Dershowitz on Torture
Norm Geras, a founding member of the anti-Islamist Euston Manifesto, writes:
Here is part of [Alan Dershowitz’s] description of those captured by the US and its allies:
"[T]here were admitted members of al-Qa’ida… Some of the detainees are believed to have valuable real-time information that could save lives. Others are simply terrorist pawns willing to do whatever they are told, even if it entails suicide. Inevitably, some, probably, are completely innocent and not dangerous."
How does an eminent liberal lawyer come to be discussing whether it might be OK to effect near-drowning experiences for people, and some of these innocent of any offence? Then there’s also ‘alternating heat and cold’ and ‘uncomfortable and/or painful seating’. Notice the precision of that and/or. Revolting.

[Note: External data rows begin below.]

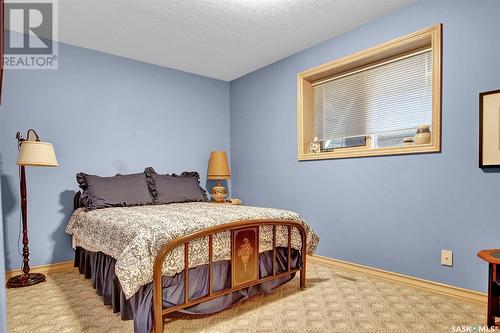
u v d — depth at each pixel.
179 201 3.37
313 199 3.28
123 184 3.06
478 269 2.10
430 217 2.35
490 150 2.03
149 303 1.64
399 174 2.54
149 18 2.69
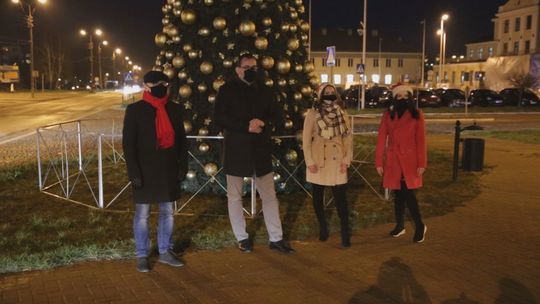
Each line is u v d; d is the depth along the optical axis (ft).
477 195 28.66
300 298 15.28
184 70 26.48
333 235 21.22
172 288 15.93
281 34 26.20
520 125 83.10
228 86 18.66
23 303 14.87
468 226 22.62
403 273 17.16
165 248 17.89
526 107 125.39
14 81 243.40
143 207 17.28
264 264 17.93
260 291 15.74
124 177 32.53
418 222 20.31
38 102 152.76
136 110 17.01
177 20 26.84
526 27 226.17
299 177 27.76
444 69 249.34
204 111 26.40
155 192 17.19
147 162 17.13
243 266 17.72
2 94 208.74
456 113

Another hysteric? Your call.
After the Courts
I have to say that this "news analysis" in the NYT of the court decisions in New York and Georgia is one of the dumbest pieces of journalism I have read in a very long time. "For Gay Rights Movement, A Key Setback"? In some ways, I think the New York Court of Appeals decision will help, rather than hurt, the cause of marriage equality in the long run. Why? Because it will force the issue into legislatures, where it is best tackled, and where we will eventually win, and in one case, California, have already won. The courts have already done their job – in forcing this issue into the national consciousness, highlighting the grave injustice, correcting it in one state out of fifty, and allowing us to make such great headway in persuading people of our cause.
The basic argument made by the New York court is also not inherently damaging to the gay case. It’s simply saying that the law is not on its face irrational (although it’s deeply unpersuasive), and so the issue is for the legislature, not the court. What the New York court is essentially saying is: you have a case. You just made it to the wrong guys. Talk to the legislature.

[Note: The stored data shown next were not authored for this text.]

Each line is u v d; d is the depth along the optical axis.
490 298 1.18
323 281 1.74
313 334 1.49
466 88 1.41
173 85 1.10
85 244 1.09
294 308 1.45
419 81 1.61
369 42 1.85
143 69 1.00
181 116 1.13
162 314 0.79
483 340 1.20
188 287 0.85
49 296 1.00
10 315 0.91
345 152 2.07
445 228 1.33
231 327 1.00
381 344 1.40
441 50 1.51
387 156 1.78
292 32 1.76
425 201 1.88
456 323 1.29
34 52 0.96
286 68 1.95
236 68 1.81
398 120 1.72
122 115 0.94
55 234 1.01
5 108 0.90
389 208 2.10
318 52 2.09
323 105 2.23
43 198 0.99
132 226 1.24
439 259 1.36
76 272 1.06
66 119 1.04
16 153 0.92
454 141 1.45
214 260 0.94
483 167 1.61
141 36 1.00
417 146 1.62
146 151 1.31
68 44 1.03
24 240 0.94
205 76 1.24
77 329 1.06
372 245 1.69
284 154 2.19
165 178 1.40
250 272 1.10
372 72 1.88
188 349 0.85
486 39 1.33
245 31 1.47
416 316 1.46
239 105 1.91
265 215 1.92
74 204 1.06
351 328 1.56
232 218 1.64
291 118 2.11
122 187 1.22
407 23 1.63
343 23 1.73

The court surely has a point. And this is how these decisions can actually be a boon to the marriage cause. They may help galvanize a broader gay and straight effort to make the case democratically, rather than legally and constitutionally. Since our arguments are so strong, why would we leery of this? We have already made huge strides. We’ve seen dramatic polling drops in opposition to marriage for gay people in the last couple of years. The FMA has withered on the vine. We have civil marriage in one state, Massachusetts. That’s a Big Deal. If someone had asked me seventeen years ago, when I helped pioneer this argument, if I thought that by 2006 I’d be engaged and planning a legal wedding in America, I would have wondered what they were smoking. But next year, I’ll tie the knot – as thousands already have, in America and across the globe. In California, the legislature has already voted for civil marriage, and shows no sign of going back. These state court decisions, moroever, undermine even further the case for a federal amendment and reveal the extremism and un-conservatism of its backers.
I’ve long believed that as long as we can stop the FMA, we need only make our case as best we can, person by person, state by state, and wait for the younger, mellower generation to gain power. That’s happening faster than I ever imagined – and the impatience of some gay activists is morally defensible but pragmatically excessive. Chill. We now have a chance to make our case where it is best made: in the legislatures and in the court of public opinion. In my view, the court strategy, defensible in theory, noble in intent, was fast becoming over-reach in practice. The New York case may have done gay people a favor in that respect. We have the better arguments. Let’s make them – to the people and their elected representatives, and we’ll win in the end.